One example of a tool that can help with shared communication assets is Guru, software that integrates with the tech stack your teams already use and brings communications into one place. That way, up-to-date information is available to everyone at all times to improve sales enablement.
#5 Materialize measurement: Report regularly on your results, together
It’s not enough to set shared sales and marketing KPIs. You need to monitor and report regularly to keep teams aware and moving steadily towards goals. Also, if your KPIs show you aren’t on track to hit targets, you need to know sooner rather than later. That allows you to unearth the root cause, adapt, and keep pressing forward.
Track and report—rinse and repeat
Your reporting needs to tie back to the goals you set in your sales-marketing SLA. Specifically, your teams need to know if they’re tracking towards revenue goals and on a path to meet supporting KPIs, such as the number of closed-won deals or the number of quality MQLs handed off to sales and their associated conversion rates.
Shared goals keep everyone focused on the same outcome. Reporting on those goals ensures all sales and marketing team members know the current state and can do whatever is necessary to achieve success.
Implement a regular reporting cadence
Utilize the same dashboards and data Frequent reports keep everyone focused and aligned. It’s important to establish and maintain a consistent reporting cadence so that everyone knows what to expect.
In many organizations, a three-level reporting process works to keep everyone in sync:
- 2x Weekly. Report to executives and key sales and marketing leaders.
- Weekly. Report to sales and marketing teams.
- Monthly or quarterly. Report to key departments or the entire company.
With that approach, you improve transparency and accountability by letting everyone know where sales and marketing stand. You can also celebrate wins and rally the team to keep pushing towards goals.
Utilize the same dashboards and data
With the right technology, you can automate reporting to keep everyone on the same page. Use a dashboard solution to create data visualizations and make them accessible to your sales and marketing team members.
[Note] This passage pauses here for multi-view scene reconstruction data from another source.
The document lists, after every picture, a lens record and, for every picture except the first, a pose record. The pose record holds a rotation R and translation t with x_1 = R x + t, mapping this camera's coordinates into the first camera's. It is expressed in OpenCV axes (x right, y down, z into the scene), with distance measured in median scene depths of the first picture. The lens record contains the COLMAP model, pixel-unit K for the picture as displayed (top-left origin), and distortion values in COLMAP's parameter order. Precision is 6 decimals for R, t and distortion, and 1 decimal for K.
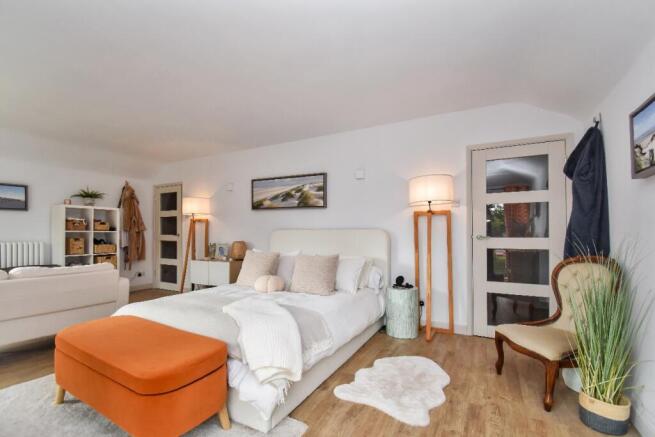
lens RADIAL K [[294.1, 0, 325.9], [0, 294.1, 226.5], [0, 0, 1]] dist [0.001165, -0.014421]
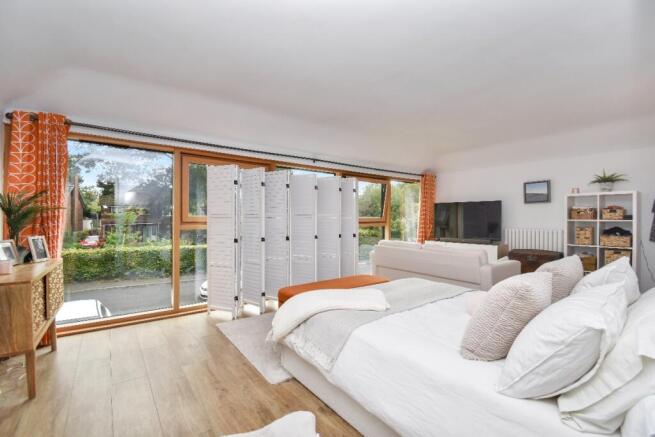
lens RADIAL K [[281.4, 0, 327.5], [0, 281.4, 218.5], [0, 0, 1]] dist [0.000241, -0.011886]
pose [[-0.400515, 0.000515, -0.916290, 0.332774], [0.015408, 0.999862, -0.006173, 0.003540], [0.916161, -0.016590, -0.400468, 0.615140]]
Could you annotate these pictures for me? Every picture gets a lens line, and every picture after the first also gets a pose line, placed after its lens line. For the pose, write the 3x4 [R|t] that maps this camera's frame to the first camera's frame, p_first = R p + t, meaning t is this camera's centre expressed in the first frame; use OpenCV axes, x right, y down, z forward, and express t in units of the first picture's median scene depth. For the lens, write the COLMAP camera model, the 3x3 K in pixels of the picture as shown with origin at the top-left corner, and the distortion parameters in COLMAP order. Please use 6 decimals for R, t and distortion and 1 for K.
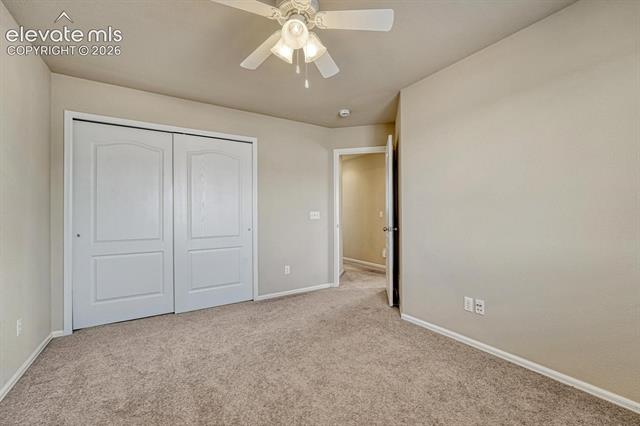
lens RADIAL K [[272.9, 0, 320.9], [0, 272.9, 211.5], [0, 0, 1]] dist [0.007155, 0.000308]
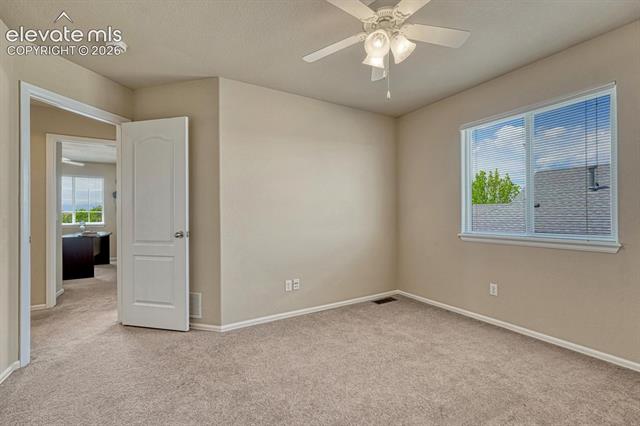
lens RADIAL K [[272.9, 0, 317.6], [0, 272.9, 215.7], [0, 0, 1]] dist [0.007155, 0.000308]
pose [[0.037003, 0.006810, 0.999292, -0.618508], [-0.005273, 0.999964, -0.006619, 0.014499], [-0.999301, -0.005025, 0.037038, 0.681157]]
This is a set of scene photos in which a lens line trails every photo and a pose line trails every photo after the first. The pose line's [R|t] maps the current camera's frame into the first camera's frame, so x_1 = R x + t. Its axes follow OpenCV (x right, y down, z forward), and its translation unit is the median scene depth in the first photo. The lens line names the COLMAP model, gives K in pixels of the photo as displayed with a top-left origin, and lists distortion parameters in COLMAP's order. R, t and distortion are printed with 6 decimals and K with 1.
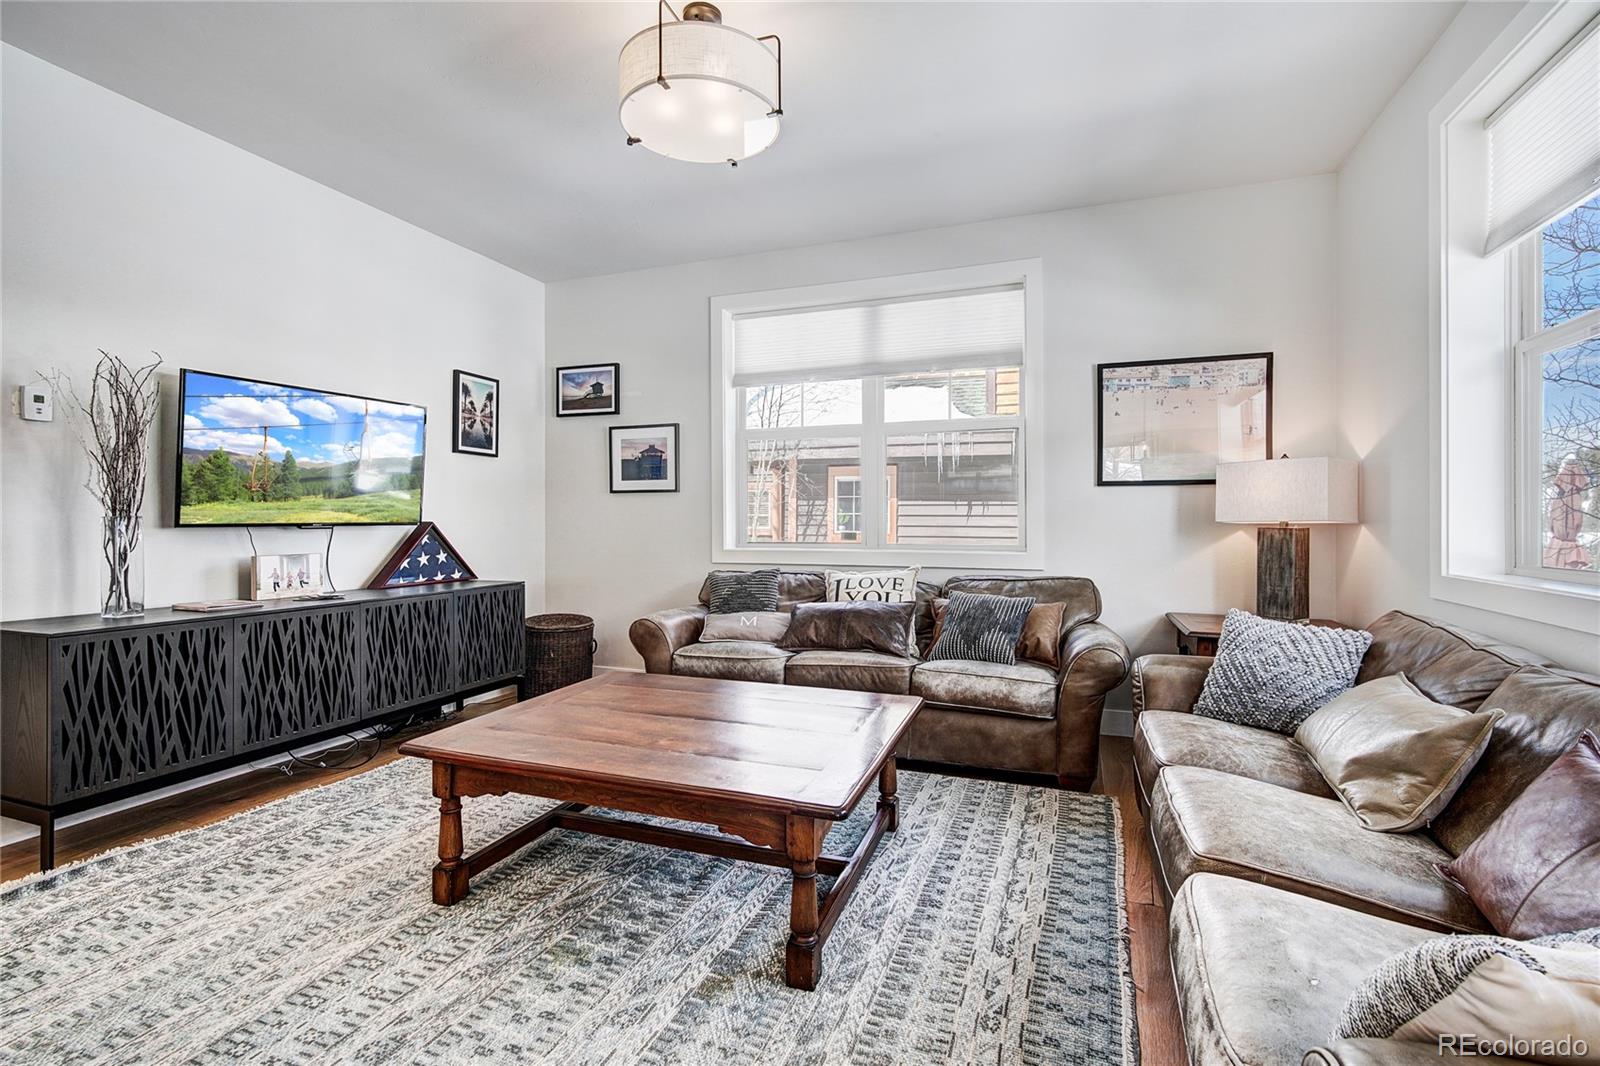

While you can still push out reports at predetermined intervals, dashboard access can give everyone at-a-glance insight into the current state of sales and marketing KPIs.
Your sales-marketing SLA should clarify not only what data you’ll track but exactly how you’ll calculate it. When you build those metrics into your dashboard, you can keep a pulse on critical KPIs and ensure everyone stays informed. Closer alignment between sales and marketing is sure to follow.
One company that knows all about the power of sharing data is Nextiva, a cloud-based communications company. Nextiva uses data and lead sizes to help marketing and sales see the current state of the pipeline. Plus, marketers use feedback on leads to adjust their search strategies and drive more of the right traffic.
The difference between successful brands that hit and surpass their revenue goals and those that do not lie in the intricacies of crossfunctional collaboration. Misalignment between sales and marketing teams directly affects your brand’s bottom line. Alignment facilitates agility and agility is the key to success. It’s important to take stock of the state of the sales and marketing relationship in your company and make a plan to foster a culture of transparency and alignment.
When sales and marketing work together, the effect is truly transformative. Just ask American Express, Nextiva, and Outreach.
The two teams keep a sharp focus on revenue targets and work collaboratively towards shared goals. They build clear Playbooks that define key processes, initiatives, and objectives so everyone is progressing toward the same outcomes. Leaders take accountability for results, as do teams, and regular reporting keeps everyone informed on performance against KPIs. When this happens, your teams can reach and exceed revenue targets, drive innovations, and position your business for enduring success.